**Your assignment:** Reproduce verbatim everything from the start of the records down to and including the line containing "Field value: value=47 unit=°C", and nothing else.

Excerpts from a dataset
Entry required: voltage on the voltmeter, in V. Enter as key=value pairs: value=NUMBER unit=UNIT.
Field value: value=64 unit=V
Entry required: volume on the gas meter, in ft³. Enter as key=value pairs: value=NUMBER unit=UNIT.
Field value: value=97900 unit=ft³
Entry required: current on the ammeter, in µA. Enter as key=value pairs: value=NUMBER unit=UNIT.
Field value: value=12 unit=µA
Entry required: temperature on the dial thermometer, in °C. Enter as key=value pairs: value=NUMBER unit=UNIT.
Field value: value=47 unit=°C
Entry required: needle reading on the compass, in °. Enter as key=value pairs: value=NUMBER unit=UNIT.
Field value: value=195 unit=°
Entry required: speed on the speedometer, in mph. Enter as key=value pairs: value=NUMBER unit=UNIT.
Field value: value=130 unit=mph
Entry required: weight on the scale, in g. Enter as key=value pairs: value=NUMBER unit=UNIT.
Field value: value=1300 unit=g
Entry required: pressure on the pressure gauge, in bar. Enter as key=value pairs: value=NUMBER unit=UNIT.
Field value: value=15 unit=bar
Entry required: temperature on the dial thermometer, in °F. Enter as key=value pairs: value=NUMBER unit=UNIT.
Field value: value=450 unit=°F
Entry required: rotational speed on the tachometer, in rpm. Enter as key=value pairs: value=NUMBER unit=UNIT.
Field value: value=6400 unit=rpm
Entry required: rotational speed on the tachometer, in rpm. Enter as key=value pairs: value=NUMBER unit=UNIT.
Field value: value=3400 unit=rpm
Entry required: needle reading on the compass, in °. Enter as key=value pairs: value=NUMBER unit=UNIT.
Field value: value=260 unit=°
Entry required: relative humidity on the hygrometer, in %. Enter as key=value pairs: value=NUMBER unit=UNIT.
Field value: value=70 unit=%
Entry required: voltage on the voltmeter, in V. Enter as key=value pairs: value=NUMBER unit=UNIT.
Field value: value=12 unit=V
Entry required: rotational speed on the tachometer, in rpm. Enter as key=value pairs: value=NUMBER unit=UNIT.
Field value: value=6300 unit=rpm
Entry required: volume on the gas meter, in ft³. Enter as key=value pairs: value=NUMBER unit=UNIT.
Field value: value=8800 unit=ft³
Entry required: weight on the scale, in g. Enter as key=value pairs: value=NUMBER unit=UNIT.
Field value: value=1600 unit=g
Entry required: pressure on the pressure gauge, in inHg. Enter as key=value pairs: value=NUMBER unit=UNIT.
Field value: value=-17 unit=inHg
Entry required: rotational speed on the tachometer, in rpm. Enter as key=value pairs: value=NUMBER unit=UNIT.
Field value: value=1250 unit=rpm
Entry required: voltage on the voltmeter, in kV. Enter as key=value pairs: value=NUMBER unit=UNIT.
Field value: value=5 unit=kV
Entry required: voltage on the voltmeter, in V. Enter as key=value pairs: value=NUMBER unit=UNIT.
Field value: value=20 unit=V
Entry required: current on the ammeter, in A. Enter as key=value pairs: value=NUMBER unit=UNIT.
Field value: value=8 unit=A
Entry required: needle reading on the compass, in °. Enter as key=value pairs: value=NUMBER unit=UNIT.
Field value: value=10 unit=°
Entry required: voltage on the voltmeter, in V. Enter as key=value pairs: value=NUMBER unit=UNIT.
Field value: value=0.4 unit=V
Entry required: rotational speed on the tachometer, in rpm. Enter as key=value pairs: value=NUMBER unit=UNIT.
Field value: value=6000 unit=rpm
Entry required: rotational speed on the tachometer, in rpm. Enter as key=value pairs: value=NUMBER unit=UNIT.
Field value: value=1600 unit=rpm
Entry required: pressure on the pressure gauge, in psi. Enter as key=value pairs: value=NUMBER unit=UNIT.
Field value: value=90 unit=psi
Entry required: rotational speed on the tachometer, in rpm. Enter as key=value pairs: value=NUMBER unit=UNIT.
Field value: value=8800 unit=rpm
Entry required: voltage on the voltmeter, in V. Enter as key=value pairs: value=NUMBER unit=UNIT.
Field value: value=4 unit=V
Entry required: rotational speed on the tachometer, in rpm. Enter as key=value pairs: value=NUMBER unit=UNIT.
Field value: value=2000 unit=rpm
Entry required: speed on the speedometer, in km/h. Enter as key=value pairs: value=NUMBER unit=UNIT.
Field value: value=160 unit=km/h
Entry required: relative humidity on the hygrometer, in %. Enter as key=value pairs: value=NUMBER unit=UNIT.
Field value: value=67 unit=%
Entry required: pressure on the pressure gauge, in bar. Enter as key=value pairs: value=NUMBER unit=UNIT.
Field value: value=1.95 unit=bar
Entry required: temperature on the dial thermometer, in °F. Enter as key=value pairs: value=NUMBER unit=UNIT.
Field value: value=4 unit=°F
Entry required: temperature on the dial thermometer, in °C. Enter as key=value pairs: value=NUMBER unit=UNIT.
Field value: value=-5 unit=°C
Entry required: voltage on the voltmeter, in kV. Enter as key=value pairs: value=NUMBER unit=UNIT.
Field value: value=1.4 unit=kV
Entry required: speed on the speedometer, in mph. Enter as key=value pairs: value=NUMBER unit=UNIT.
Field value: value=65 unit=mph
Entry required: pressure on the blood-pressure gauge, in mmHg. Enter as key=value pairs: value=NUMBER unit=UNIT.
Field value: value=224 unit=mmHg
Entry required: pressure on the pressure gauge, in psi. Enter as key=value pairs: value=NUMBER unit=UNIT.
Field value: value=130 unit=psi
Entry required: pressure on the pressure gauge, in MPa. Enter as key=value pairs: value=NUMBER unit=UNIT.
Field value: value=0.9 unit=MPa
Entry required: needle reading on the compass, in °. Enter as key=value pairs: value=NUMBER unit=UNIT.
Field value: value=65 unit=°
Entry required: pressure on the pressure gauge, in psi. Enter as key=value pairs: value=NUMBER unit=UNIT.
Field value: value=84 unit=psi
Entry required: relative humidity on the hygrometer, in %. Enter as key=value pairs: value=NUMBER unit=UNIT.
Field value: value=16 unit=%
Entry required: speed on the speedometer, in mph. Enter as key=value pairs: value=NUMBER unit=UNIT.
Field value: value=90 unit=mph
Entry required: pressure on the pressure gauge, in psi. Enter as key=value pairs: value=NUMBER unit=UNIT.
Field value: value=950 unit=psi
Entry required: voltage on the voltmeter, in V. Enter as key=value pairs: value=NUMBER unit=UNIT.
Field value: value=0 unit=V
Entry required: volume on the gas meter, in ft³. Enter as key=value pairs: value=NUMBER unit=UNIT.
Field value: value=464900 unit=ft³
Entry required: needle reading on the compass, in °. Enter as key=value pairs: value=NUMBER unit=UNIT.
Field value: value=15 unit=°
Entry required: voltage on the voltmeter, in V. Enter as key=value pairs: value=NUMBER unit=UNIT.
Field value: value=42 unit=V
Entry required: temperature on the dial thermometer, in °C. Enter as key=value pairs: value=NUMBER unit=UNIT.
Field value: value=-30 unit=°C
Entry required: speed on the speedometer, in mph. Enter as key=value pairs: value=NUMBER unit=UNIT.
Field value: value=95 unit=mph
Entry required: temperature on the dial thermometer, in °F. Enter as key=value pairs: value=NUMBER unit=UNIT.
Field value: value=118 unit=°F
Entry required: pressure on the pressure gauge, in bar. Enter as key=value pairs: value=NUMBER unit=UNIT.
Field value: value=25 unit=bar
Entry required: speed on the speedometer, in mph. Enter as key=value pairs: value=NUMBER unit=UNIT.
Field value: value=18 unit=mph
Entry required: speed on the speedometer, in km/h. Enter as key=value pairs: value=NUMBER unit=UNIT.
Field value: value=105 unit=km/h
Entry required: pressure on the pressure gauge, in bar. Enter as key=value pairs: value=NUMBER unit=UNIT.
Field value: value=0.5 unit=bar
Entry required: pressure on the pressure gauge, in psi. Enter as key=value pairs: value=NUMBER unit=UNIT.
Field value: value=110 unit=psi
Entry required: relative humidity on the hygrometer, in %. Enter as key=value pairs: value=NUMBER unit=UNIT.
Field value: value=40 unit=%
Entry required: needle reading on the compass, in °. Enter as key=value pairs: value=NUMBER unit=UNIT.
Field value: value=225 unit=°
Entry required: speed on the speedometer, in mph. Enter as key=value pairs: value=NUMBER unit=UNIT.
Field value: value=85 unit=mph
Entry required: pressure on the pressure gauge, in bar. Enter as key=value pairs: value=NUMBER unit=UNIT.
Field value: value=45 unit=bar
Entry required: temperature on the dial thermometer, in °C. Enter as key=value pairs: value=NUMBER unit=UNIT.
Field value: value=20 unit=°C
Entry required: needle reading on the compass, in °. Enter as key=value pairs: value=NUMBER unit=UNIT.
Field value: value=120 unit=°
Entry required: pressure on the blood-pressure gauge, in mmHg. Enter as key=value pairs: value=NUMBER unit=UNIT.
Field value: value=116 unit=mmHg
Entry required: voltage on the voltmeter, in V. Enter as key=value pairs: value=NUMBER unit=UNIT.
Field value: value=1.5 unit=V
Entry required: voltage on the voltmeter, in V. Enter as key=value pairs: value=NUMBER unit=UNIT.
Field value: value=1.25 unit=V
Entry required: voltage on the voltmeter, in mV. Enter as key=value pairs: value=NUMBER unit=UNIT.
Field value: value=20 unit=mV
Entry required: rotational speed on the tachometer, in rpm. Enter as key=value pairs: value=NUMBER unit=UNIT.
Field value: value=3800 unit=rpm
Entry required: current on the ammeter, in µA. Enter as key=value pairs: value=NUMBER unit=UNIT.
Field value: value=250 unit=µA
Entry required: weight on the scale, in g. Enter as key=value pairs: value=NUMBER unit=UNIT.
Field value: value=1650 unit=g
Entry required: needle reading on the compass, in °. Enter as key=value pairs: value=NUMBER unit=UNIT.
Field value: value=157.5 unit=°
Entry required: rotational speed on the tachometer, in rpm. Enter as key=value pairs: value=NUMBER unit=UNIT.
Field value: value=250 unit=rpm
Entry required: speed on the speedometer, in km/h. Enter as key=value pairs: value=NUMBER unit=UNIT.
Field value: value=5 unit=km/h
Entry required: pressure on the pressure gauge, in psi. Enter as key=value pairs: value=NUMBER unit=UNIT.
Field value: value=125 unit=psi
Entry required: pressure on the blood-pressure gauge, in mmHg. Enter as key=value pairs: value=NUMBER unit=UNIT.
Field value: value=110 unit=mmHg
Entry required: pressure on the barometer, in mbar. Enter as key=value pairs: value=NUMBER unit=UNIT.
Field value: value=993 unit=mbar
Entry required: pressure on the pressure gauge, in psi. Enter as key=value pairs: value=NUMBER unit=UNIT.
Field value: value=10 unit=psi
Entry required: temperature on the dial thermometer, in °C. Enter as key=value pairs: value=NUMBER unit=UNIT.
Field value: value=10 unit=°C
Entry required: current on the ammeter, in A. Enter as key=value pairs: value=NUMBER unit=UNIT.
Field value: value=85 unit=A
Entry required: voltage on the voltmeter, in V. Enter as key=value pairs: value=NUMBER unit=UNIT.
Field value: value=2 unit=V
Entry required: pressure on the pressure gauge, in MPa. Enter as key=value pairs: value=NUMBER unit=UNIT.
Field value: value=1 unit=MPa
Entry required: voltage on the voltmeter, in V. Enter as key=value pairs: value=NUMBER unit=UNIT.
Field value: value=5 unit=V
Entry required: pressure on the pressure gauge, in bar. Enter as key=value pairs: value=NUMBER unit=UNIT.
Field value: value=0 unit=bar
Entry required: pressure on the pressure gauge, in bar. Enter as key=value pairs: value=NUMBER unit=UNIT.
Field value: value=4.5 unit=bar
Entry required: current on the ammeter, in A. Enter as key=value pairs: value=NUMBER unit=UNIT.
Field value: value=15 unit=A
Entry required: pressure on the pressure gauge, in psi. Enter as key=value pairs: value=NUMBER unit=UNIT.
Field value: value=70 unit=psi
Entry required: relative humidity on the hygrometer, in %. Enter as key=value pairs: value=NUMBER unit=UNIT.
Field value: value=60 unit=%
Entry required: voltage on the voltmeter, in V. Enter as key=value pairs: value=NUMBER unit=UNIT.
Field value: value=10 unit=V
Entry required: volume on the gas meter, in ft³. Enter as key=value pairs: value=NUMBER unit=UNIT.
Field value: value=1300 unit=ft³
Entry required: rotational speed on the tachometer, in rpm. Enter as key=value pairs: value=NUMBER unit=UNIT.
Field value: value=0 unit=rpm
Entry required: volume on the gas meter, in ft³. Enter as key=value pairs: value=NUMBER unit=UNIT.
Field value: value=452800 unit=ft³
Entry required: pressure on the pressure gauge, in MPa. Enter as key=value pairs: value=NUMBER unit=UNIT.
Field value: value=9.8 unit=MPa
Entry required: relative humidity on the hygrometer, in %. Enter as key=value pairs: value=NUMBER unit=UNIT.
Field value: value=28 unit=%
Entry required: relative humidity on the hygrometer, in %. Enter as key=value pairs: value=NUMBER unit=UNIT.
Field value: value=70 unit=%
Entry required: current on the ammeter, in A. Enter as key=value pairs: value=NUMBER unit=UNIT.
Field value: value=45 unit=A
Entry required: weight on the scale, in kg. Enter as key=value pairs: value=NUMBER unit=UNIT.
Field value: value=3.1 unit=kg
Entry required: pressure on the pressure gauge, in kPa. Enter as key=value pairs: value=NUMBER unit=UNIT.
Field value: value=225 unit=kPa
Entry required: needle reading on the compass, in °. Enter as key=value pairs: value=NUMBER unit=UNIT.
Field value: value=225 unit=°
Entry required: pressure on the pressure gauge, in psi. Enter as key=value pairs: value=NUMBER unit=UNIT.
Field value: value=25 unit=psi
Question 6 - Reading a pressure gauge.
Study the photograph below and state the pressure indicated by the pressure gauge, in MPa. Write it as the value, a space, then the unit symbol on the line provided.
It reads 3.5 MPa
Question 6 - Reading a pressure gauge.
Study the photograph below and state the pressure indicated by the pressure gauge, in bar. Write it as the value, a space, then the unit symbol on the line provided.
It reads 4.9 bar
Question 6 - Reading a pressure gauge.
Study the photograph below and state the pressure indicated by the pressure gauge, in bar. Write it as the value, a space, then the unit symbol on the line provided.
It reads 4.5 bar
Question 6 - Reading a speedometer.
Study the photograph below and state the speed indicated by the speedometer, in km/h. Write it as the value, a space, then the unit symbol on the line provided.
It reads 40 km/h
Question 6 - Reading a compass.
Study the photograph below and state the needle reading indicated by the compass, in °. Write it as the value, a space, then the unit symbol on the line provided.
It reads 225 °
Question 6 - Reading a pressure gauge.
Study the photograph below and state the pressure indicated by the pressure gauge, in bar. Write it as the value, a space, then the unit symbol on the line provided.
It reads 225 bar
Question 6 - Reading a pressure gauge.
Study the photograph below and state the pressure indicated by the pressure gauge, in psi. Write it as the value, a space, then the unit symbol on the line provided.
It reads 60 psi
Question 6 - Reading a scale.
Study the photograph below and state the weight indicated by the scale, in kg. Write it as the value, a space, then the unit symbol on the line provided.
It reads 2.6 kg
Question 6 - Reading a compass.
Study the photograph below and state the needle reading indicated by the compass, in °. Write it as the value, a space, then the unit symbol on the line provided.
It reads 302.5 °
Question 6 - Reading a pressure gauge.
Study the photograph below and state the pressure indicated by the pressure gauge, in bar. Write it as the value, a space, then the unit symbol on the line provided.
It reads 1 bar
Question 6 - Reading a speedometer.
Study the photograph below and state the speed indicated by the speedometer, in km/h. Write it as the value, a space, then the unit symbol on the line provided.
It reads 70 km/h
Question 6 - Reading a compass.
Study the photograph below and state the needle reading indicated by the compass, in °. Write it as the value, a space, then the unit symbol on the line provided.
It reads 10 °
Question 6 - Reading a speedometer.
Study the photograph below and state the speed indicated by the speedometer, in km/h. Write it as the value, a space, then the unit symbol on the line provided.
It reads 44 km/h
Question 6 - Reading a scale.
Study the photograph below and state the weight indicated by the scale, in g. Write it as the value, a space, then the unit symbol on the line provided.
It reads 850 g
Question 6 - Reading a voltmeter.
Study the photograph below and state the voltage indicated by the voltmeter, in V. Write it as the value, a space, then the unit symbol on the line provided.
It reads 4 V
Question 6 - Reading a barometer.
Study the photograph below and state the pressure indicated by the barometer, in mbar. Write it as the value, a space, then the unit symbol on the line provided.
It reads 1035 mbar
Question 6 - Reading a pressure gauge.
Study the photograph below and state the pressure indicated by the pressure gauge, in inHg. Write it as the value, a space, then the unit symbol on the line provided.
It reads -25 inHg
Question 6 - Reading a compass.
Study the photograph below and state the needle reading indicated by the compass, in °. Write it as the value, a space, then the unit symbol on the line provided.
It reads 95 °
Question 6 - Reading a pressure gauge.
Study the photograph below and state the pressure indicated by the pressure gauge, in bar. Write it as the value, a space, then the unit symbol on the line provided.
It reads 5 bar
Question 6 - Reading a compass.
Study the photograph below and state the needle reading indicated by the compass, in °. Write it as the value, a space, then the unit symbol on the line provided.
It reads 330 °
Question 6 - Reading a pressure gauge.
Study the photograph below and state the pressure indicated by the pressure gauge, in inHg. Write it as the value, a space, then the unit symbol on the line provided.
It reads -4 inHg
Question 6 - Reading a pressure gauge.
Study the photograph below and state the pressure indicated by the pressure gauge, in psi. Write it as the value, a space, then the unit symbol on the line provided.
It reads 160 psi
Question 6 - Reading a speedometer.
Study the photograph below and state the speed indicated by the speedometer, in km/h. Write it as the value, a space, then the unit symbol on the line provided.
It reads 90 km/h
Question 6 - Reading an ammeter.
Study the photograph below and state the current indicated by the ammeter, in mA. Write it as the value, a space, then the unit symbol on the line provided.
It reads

**Your response:**
Entry required: voltage on the voltmeter, in V. Enter as key=value pairs: value=NUMBER unit=UNIT.
Field value: value=64 unit=V
Entry required: volume on the gas meter, in ft³. Enter as key=value pairs: value=NUMBER unit=UNIT.
Field value: value=97900 unit=ft³
Entry required: current on the ammeter, in µA. Enter as key=value pairs: value=NUMBER unit=UNIT.
Field value: value=12 unit=µA
Entry required: temperature on the dial thermometer, in °C. Enter as key=value pairs: value=NUMBER unit=UNIT.
Field value: value=47 unit=°C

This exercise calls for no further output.